Das hochauflösende ICON-D2 Modell und die Konvektionsberechnungen des WRF Modells zeigen, dass die Schichtung der Atmosphäre über der Pfalz komplett stabilisiert wird. Die für die Entstehung von Gewittern notwendigen Zutaten – namentlich Labilität, Feuchtigkeit in der mittleren Troposphäre und ein Hebungsantrieb – sind an beiden Tagen nicht vorhanden. Die prognostizierten Werte für das CAPE (Convective Available Potential Energy) liegen sowohl am Donnerstag als auch am Freitag flächendeckend bei 0 J/kg.

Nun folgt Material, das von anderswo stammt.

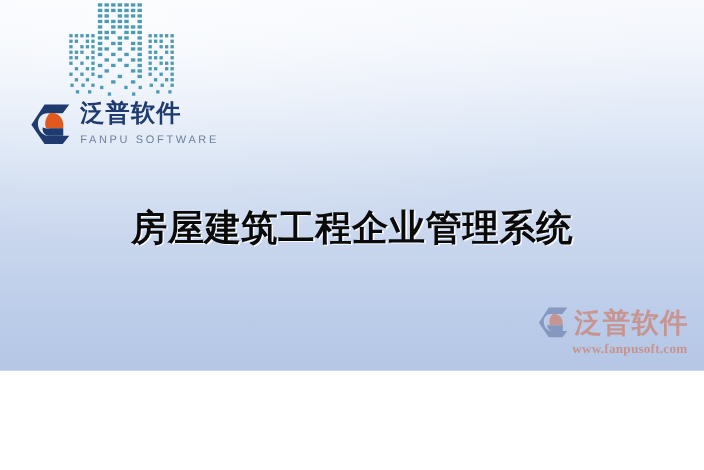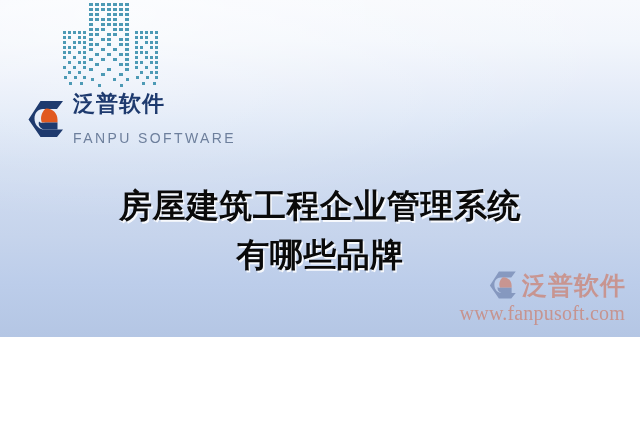--- a/index.html
+++ b/index.html
@@ -66,37 +66,37 @@
   .brand-mark svg { display: block; }
   .brand-text { display: flex; flex-direction: column; line-height: 1; }
   .brand-cn {
     font-size: 22px;
     font-weight: 700;
     color: #1e3a6e;
     letter-spacing: 1px;
     font-family: "DejaVu Sans", "Liberation Sans", sans-serif;
   }
   .brand-en {
-    margin-top: 16px;
-    font-size: 14px;
+    margin-top: 8px;
+    font-size: 10px;
     font-weight: 400;
     color: #6d7f9c;
     letter-spacing: 2.4px;
     font-family: "Liberation Sans", sans-serif;
   }
 
   
   .headline {
     position: absolute;
     left: 0;
     right: 0;
     top: 182px;
     text-align: center;
     color: #0a0a0a;
-    font-family: Liberation Serif, serif;
+    font-family: Liberation Sans, sans-serif;
     font-weight: 700;
     font-size: 33px;
     line-height: 49px;
     letter-spacing: 0.5px;
     text-shadow: 1.5px 1.5px 0 rgba(255,255,255,0.85);
     white-space: nowrap;
   }
   .headline .line { display: block; }
 
   
@@ -117,22 +117,22 @@
     font-size: 25px;
     font-weight: 700;
     color: #d2694a;
     letter-spacing: 1px;
     line-height: 1;
     font-family: "DejaVu Sans", "Liberation Sans", sans-serif;
   }
   .wm-url {
     margin-top: 3px;
     margin-right: 1px;
-    font-size: 20px;
-    font-weight: 400;
+    font-size: 12px;
+    font-weight: 700;
     color: #d2694a;
     letter-spacing: 0.2px;
     line-height: 1;
     font-family: "Liberation Serif", "DejaVu Serif", serif;
   }
 </style>
 </head>
 <body>
 
 <div id="banner">
@@ -315,21 +315,20 @@
       </svg>
     </span>
     <span class="brand-text">
       <span class="brand-cn">泛普软件</span>
       <span class="brand-en">FANPU SOFTWARE</span>
     </span>
   </div>
 
   <div class="headline">
     <span class="line">房屋建筑工程企业管理系统</span>
-    <span class="line">有哪些品牌</span>
   </div>
 
   <div class="watermark">
     <div class="wm-row">
       <span class="wm-mark">
         <svg width="30" height="30" viewBox="0 0 40 40" xmlns="http://www.w3.org/2000/svg" aria-hidden="true">
           <path d="M14.5 2 L37 2 L31 10 L17 10 C12 10 8.5 14 8.5 19.5 C8.5 25 12 29.5 17 30.5 L37 30.5 L31 38 L14.5 38 L2.5 20.5 Z" fill="#5b6f9e"></path>
           <path d="M20.5 9.5 C27 9.5 31.5 14.5 31.5 20.5 L31.5 23.5 L16 23.5 C14.5 21 14.8 16 17 12.8 C18 11.2 19.2 9.5 20.5 9.5 Z" fill="#d2694a"></path>
           <path d="M31.5 23.5 L31.5 30.5 L17.5 30.5 C13.5 29 12 25.5 13 22.5 C14.5 24.5 17 23.5 19.5 23.5 Z" fill="#5b6f9e"></path>
         </svg>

Es existiert somit keinerlei aufsteigbare Energie für kräftige Konvektion.

Gleichzeitig sorgt das Absinken innerhalb des Hochdruckkeils für eine ausgeprägte Sperrschicht in der mittleren Atmosphäre (Inversion), die jedwedes vertikale Wolkenwachstum im Keim erstickt. Die berechneten Lifted Indices (LI) bewegen sich im deutlich positiven Bereich von +3 bis +5, was eine hochgradig stabile Schichtung signalisiert. Auch die Taupunkte im bodennahen Bereich stützen diese Stabilität: Mit Werten von teilweise unter 10 °C am Freitag fehlt es der Atmosphäre schlichtweg an der nötigen Feuchtigkeitsmasse, um thermodynamische Prozesse in Gang zu setzen.

Zusammenfassend lässt sich festhalben: Die Gewitterwahrscheinlichkeit für die gesamte Pfalz liegt am 6.08.2026 und am 7.08.2026 bei exakt 0 %. Sämtliche betrachtete Modelle (vom grobmaschigen NAVGEM bis zum hochaufgelösten ICON-D2) simulieren für den Südwesten ein vollkommen ungestörtes und trockenes Hochsommerwetter. Erst zum darauffolgenden Wochenende deuten Langfristmodelle wie das ECMWF wieder einen Anstieg des Unwetterpotenzials an.